The legislation would also allow officials to force an adult who has lost decision-making capacity into addictions treatment. The government has signalled so-called “compassionate intervention” legislation is coming.
Amery said some of the proposed changes come as a result of recommendations from a post-pandemic provincial government-appointed panel that studied how the government could limit interventions on personal freedoms during future public emergencies.

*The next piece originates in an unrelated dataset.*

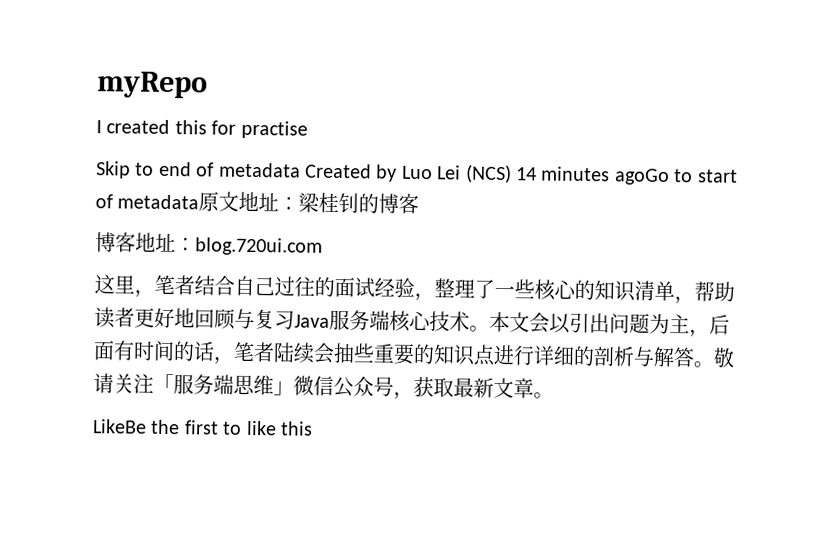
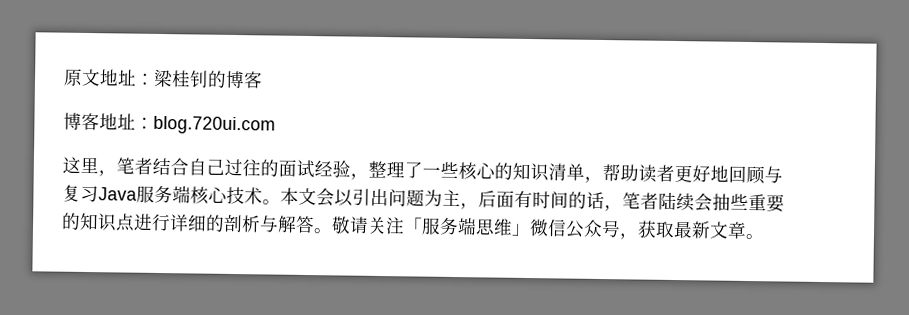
[97,71,208,99] [96,119,308,139] [96,161,738,186] [95,194,200,210] myRepo // I created this for practise // Skip to end of metadata Created by Luo Lei (NCS) 14 minutes agoGo to start of metadata -> (63, 77) none
[92,419,313,436] // LikeBe the first to like this -> (764, 236) none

Lorian Hardcastle , University of Calgary health law associate professor, says the vague wording of the bill leaves many questions to be answered by the courts. Hardcastle says it’s unclear whether requiring vaccination to enter a business or public facility, or requiring workers to be immunized, constitutes “coercion,” because the bill doesn’t define it.
“And we don’t know what the courts will do with that,” she said.
This uncertainty could prompt employers to avoid policies that might run afoul of a new Bill of Rights, she said.
“The province is in some way, tying their own hands in terms of how they may be able to respond to a future public health emergency,” she said.
Promise of protection for property owners, gun owners
The bill also seeks to beef up the rights of property owners. Smith said landowners should be compensated not just for expropriation, but when governments are “regulating away the use of property.”
Adams said the courts are already grappling with whether expropriation includes regulations that severely limit property use.
The bill also proposes to add the “right to acquire, keep and use firearms in accordance with the law” to the Bill of Rights. Smith said it’s to push back against what she says is tightening federal government gun control measures increasingly targeting legal gun owners and users.
“We’re sending a message to Ottawa that Alberta will not forfeit these rights,” Smith said.
The proposed changes would allow courts to assign a penalty or institute a remedy if they find a person or entity has breached the Bill of Rights.
NDP leader: ‘Who asked for this?’
Prior to the bill’s tabling, NDP Leader Naheed Nenshi said any bolstering of Albertans’ medical rights should include guaranteed access to abortion services and gender-affirming health care for transgender youth.
The government is expected to table three bills in the fall sitting that will limit trans rights.
“Who asked for this?” Nenshi told reporters. “No Albertan has a priority saying, ‘We want the right to bear arms subject to federal laws,’ or, ‘We want the right to keep our property just as we do today.'”
A group of grassroots UCP members called the Black Hat Gang is pushing Smith’s government to expand the Bill of Rights further, embracing an American-inspired right to bear arms, and a right to use “sufficient force” to protect private property.
Smith did not directly answer a question on Monday about whether Albertans can expect to see future updates to the Bill of Rights.
“We’re going to stay in our own lane,” she said.
She said nothing in the current bill changes Albertans’ reproductive rights.